State-of-the-art planetarium opens at North Medford High
On the eve of Thanksgiving break, after students departed North Medford High School, astronomy instructor Robert Black found himself stargazing and pondering some profound questions.
“There’s something about a starry night that triggers a certain curiosity and wonder,” Black said. “Could we be alone in the universe? Where did it all begin? How is it going to end?”
As he made those comments Tuesday, Black was speaking not from an open field far away from Medford’s bright city lights, but beneath images of the galaxy projected onto the dome of the high school planetarium, which recently reopened after a significant renovation and upgrade. The general public will be invited to see it on a date yet to be announced.
“It was lacking in a tiny way, and it’s adding so much more,” said Dave Bloomsness, who, as a member of Southern Oregon Skywatchers, got a preview of the space this week. “It’s definitely a good upgrade. A lot of people in the community are going to benefit from it, so I think it was definitely worth the time and effort and cost.”
North Medford High School is the only high school in the state with a planetarium, and it is one of only two Oregon educational institutions to have one, according to Black. Mt. Hood and Chemeketa community colleges built similar structures. North’s planetarium opened in 1967, the same year as the school’s founding, with some grant contributions from the NASA Apollo Program.
For years, the planetarium took in students from all over the district, from North to Abraham Lincoln Elementary. But it showed some wear and tear.
“The planetarium was like an old house that needed to be cleaned up,” Black said.
He pointed to a 55-year-old “director’s console,” resembling an Apollo lander, that was responsible for much of the planetarium’s operation.
“It was a neat system, but it had just expired,” Black said.
On Feb. 3, 2022, the Medford School Board unanimously approved a sole source procurement contract, ordering the $205,800 in renovation and upgrades to be done.
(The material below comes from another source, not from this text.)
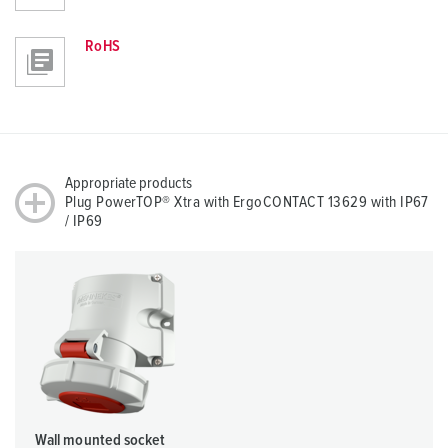
RoHS
Appropriate products
Plug PowerTOP® Xtra with ErgoCONTACT 13629 with IP67
/ IP69
Wall mounted socket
That work was completed by Evans & Sutherland and Spitz Incorporated. The two companies merged in 2006, with E&S producing hardware and software to create realistic visual images for digital theaters and Spitz specializing in planetarium theaters and projection domes.
“The No. 1 thing I liked about them was that they’re American, and they have a stellar reputation with service,” Black said.
The dome feature is the eye-catching one — literally — for anyone who sets foot inside of North’s planetarium. Within seconds, it can call up any number of videos and images related to space, from the exact sunrise and sunset on a specific day to the Orion and Aquarius constellations. It also can simulate Orion, the no-crew space capsule heading to the moon.
“You never could have done that” in the old planetarium, Bloomsness said. “The graphics are amazing. It’s almost like you’re right there.”
Black is aware of how the planetarium’s new features will impact interested stargazers.
“They can say, ‘We saw that in the planetarium,’” he said. “I want to slip in good fun; I want to get them excited.”
Tanner James, a North Medford High School junior, stands out among his peers as one of the few able to operate the system, which with Digistar 7 software bills itself as one of the most advanced planetariums anywhere.
“It’s definitely a very cool program,” James said. “I find it very easy to cling to.”
For the North student, who is part of the school’s astronomy club, when the planetarium lights go down, it is like going to a movie theater “to watch an amazing show.”
“It is a pleasantly, awe-inspiring deal,” James said, allowing him and others to “observe the grand scale of the universe in a fantastic way.”
The advancements made to the North Medford High School planetarium are not lost on James, who first saw the older facility when he was in first grade.
“It’s been a little while,” James said. “I will say, the new Digistar system is definitely superior to what we had before.”
Black is excited for what can be offered by a revamped planetarium, complete with not only the latest technology, but reupholstered circular seats. Cardboard cutouts of figures, both fictional and real, like Captain Kirk and Neil deGrasse Tyson, offer a little inspiration to stargazers, as well.
“This will live on,” Black said, referring to the planetarium.
He went on to say that such spaces “make memories every day,” which he heard from the carpenters and electricians who made the planetarium possible.
“So this is one of those pillars in the community,” Black said.